The New Zealand economy continues to chart a more optimistic and upbeat path, as restrictions on economic and social activity remains lower than almost anywhere globally. The latest Infometrics Quarterly Economic Monitor shows regional economic activity in the December quarter continue to improve, although the hit to different areas is become starker, with tourism-related industries still feeling a much harder hit than other sectors.
“Regional economies are pressing ahead, with rising job numbers, robust spending activity, and higher building levels all helping to accelerate economic momentum” says Infometrics Senior Economist and Director Brad Olsen. “But not all parts of the economy are back to normal or seeing booming activity, with the loss of international tourism being keenly felt in some areas”.
Hawke’s Bay and Gisborne regions surged ahead, with activity rising 3.7%pa in the December quarter according to provisional estimates from Infometrics, compared to a 0.2%pa national rise. “Strong primary sector activity has supported economic activity in the eastern North Island, with fruit exports performing particularly strongly.”
“Otago region continues to be hard-hit by the loss of international tourism, with the peak summer season expected to be a tough period as borders remain closed.” Tourism spending fell 23%pa in Otago, a harder hit than the 16%pa fall nationally. Border reopenings remain a way off, although vaccination programmes are providing optimism for the future.
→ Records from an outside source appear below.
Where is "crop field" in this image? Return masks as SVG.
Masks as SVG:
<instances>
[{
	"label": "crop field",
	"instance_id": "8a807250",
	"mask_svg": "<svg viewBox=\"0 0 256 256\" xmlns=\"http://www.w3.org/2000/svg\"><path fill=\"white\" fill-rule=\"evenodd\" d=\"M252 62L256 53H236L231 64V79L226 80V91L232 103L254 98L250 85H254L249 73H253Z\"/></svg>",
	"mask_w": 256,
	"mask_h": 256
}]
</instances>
Domestic tourism has bolstered economic activity in some regions, with New Zealanders still travelling around, with a focus on drive-based rather than flight-based destinations. “Northland region has been a key area of focus, with tourism spending rising 1.0%pa, making Northland the best performing regional area for tourism in the 2020 calendar year.”
With the New Zealand economy continuing to regain momentum, the differences in regional economic outcomes are becoming clearer to see. “It’s important that we don’t lose sight of the upbeat outlook for the economy, but equally it’s critical to remember the challenges some areas are facing” says Mr Olsen.